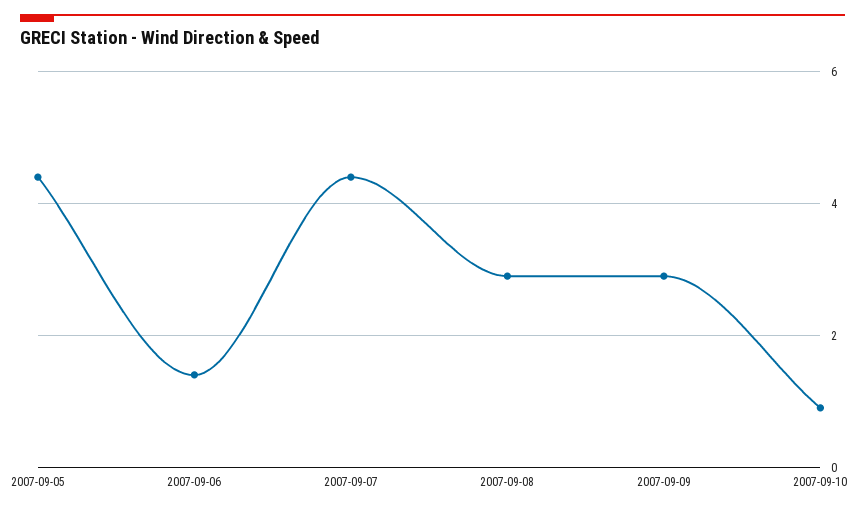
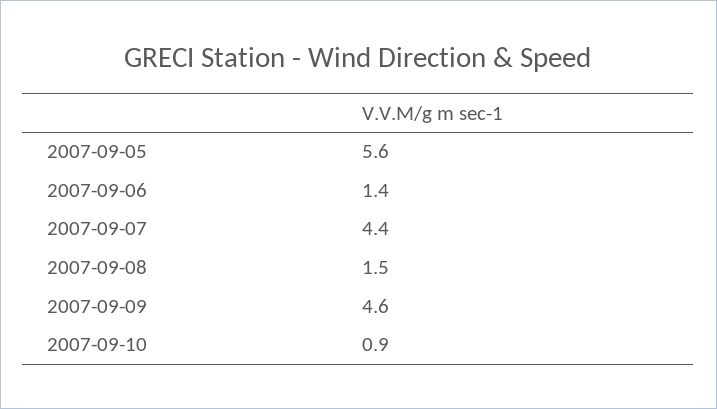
  {
-   "2007-09-05": 4.5,
+   "2007-09-05": 5.6,
    "2007-09-06": 1.4,
    "2007-09-07": 4.4,
-   "2007-09-08": 3,
+   "2007-09-08": 1.5,
-   "2007-09-09": 3,
+   "2007-09-09": 4.6,
    "2007-09-10": 0.9
  }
= = = =
▶ **Task to complete**: Each entry is to be written out again word for word, and any pictures are to be omitted.

▶ **Exercise output**:
  {
-   "2007-09-05": 4.5,
+   "2007-09-05": 5.6,
    "2007-09-06": 1.4,
    "2007-09-07": 4.4,
-   "2007-09-08": 3,
+   "2007-09-08": 1.5,
-   "2007-09-09": 3,
+   "2007-09-09": 4.6,
    "2007-09-10": 0.9
  }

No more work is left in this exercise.